On the evening of July 4, Volodymyr Zelenskyy spoke with Donald Trump not only as the leader of an allied country. He was appealing to the political center without which no formula for ending Russia’s war against Ukraine can carry enough weight. That is why the key word after the call was not “mediation,” but “resolve.”
This distinction matters. Kyiv is not asking Washington simply to bring the sides to the negotiating table. Ukraine needs American power strong enough to convince Moscow that continuing the war will cost more than moving toward a real settlement. Without that, any peace initiative risks becoming a polished phrase against the backdrop of a 1,200-kilometer front line.
Zelenskyy described the call with Trump as very good. It covered the battlefield, diplomacy, gratitude for assistance, the legacy of Javelins and Patriot systems, and an agreement to continue the discussion at the NATO summit in Ankara. Together, these elements formed a single message: Kyiv wants peace, but not peace purchased through Ukrainian weakness.
According to Daycom’s analysis, the conversation brought a simple and hard formula back to the center of Ukrainian diplomacy: a war ends not when the desire to speak about peace appears, but when the aggressor loses faith in the benefits of further aggression. That is precisely where the U.S. role remains decisive.

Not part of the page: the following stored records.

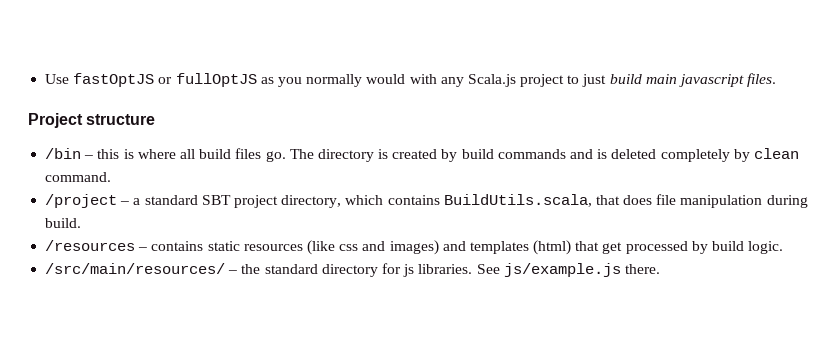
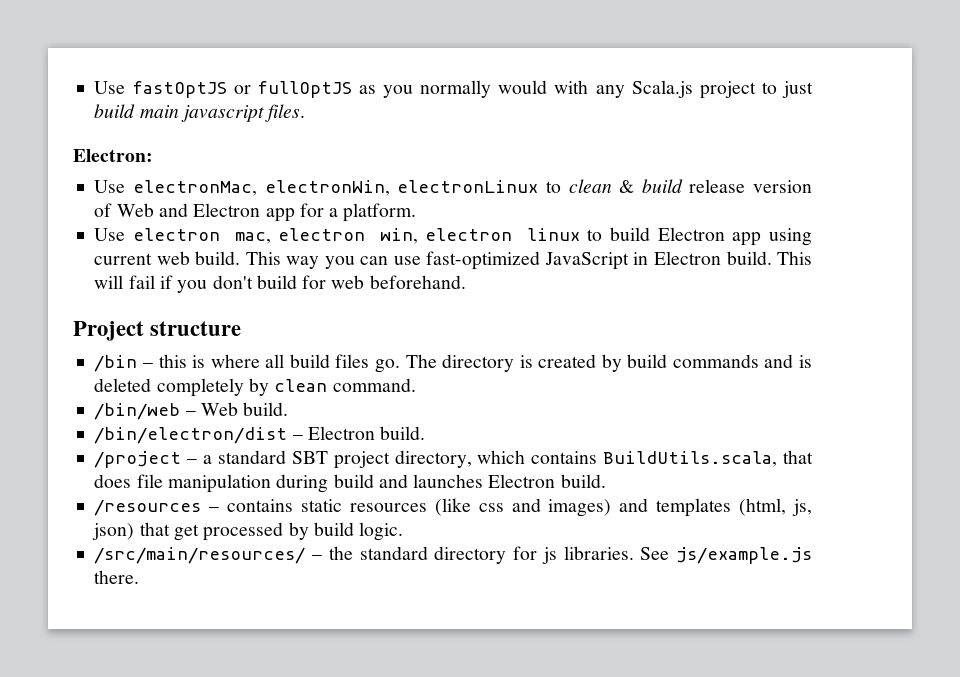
(777, 80) none -> [73,149,153,162] [94,179,812,196] [94,203,417,222] [94,227,812,246] [94,251,812,270] [94,275,466,293] // Electron: // Use electronMac, electronWin, electronLinux to clean & build release version of Web and Electron app for a platform. // Use electron mac, electron win, electron linux to build Electron app using current web build. This way you can use fast-optimized JavaScript in Electron build. This will fail if you don't build for web beforehand.
(112, 177) none -> [94,402,289,420] [94,426,426,444] // /bin/web – Web build. // /bin/electron/dist – Electron build.
(808, 201) none -> [333,474,556,488] build and launches Electron
[533,240,572,255] (html) -> [739,498,812,516] [92,523,135,540] (html, js, json)

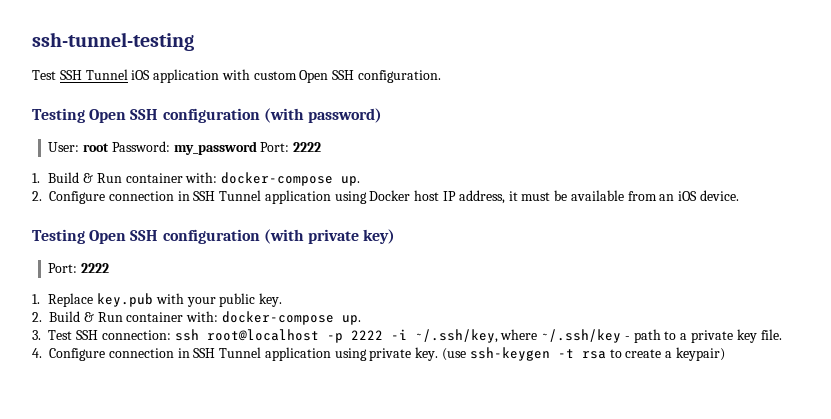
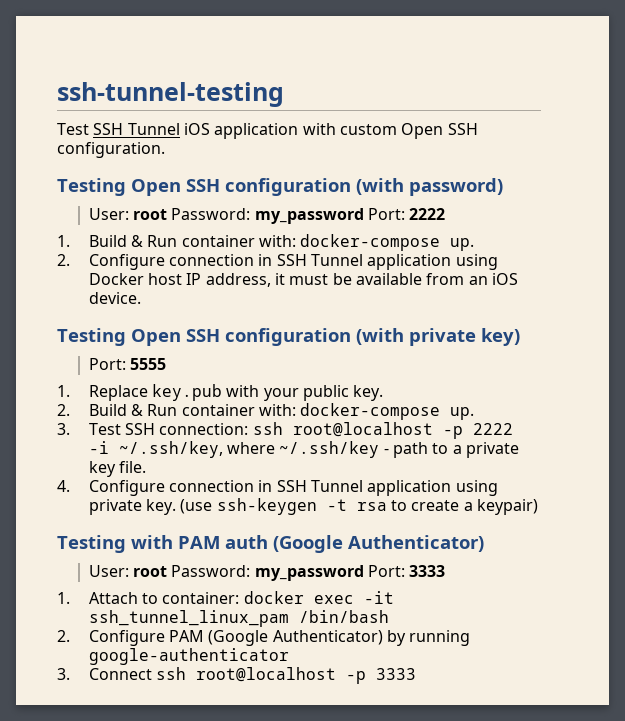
[81,263,110,273] 2222 -> [130,358,167,370] 5555
(725, 354) none -> [57,535,484,553] [88,565,446,581] [57,591,394,604] [88,610,389,627] [57,630,471,646] [88,648,289,665] [57,667,417,684] // Testing with PAM auth (Google Authenticator) // User: root Password: my_password Port: 3333 // 1. Attach to container: docker exec -it ssh_tunnel_linux_pam /bin/bash // 2. Configure PAM (Google Authenticator) by running google-authenticator // 3. Connect ssh root@localhost -p 3333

For Trump, Ukraine offers a chance to show results where earlier peace efforts became trapped between Kremlin demands, Kyiv’s distrust and European caution. Yet the speed he has long valued could become a weakness if the White House confuses ending the war with merely freezing it.
Zelenskyy speaks of a “real prospect” of ending the war, but that prospect does not exist apart from weapons, air defense, sanctions, defense funding and NATO’s political unity. For Ukraine, diplomacy makes sense only when it is backed by the ability to protect cities, hold the front and prevent Russia from dictating terms from a position of force.
American assistance over the years of full-scale war has become part of Ukraine’s military architecture. Javelins in the first months of the invasion, Patriot systems during waves of missile terror, and political support in Congress and the White House have shaped not only Ukraine’s defense capacity, but also the sense that the country has not been left alone against Russia’s war machine.
That is why Zelenskyy’s gratitude to Americans on U.S. Independence Day was not protocol courtesy. It sounded like a political reminder: Ukraine’s struggle belongs to a wider space of freedom, where American historical memory has practical rather than ceremonial meaning. The freedom celebrated on July 4 is tested in Ukraine every day by missiles, drones and artillery.
The symbolic scene in Kyiv sharpened that message. The Motherland Monument, lit in the colors of the American flag, became not a decoration but a language of wartime diplomacy. Ukraine expressed gratitude, while also reminding its partners that support must continue because the price of a pause is measured not in approval ratings, but in lives.
In this context, the coming NATO summit in Ankara carries particular weight. For Zelenskyy, it may become the venue where a phone call turns into concrete decisions. For Trump, it will test whether he can connect his promise of quick peace with the reality of a war in which Russia has shown no readiness to abandon its imperial logic.
Kyiv will continue to insist that negotiations are possible, but not at the expense of Ukraine’s territorial integrity. A ceasefire that merely fixes occupation does not solve the problem; it postpones it until the next strike. Peace without security guarantees, accountability and the restoration of justice would not be the end of the war, but its new form.
Moscow benefits from a different scenario: exhausting the West, pushing Ukraine to accept “realities on the ground” and turning occupied territories into bargaining assets. That is why Ukrainian diplomacy keeps returning to the language of strength — not as an alternative to peace, but as its condition.
In this structure, Trump can become not merely a mediator, but a political lever. His influence matters not because he can settle the war alone with the Kremlin, but because the United States can change the balance of expectations. Moscow is counting not only missiles and shells, but also Washington’s political endurance.
Zelenskyy understands this, which is why his tone is precise. He does not issue an ultimatum to America, reject diplomacy or frame the war as hopeless. On the contrary, he speaks of a chance. But that chance is tied to American resolve — to the ability to act consistently when the Kremlin tests the West for fatigue.
The call did not produce a peace plan. It created a framework in which such a plan may either gain substance or dissolve again into generalities. Ukraine signaled readiness for diplomacy, but also marked a red line: the path to peace cannot run through rewarding aggression.
The central question now is not whether Trump wants to end the war. It is what kind of peace he is prepared to treat as success. If it is a peace backed by Ukraine’s defense, pressure on Russia and NATO unity, diplomacy may have a chance. If the goal is only the quick political image of a deal, Ukraine will see not an end to the war, but a dangerous pause before its continuation.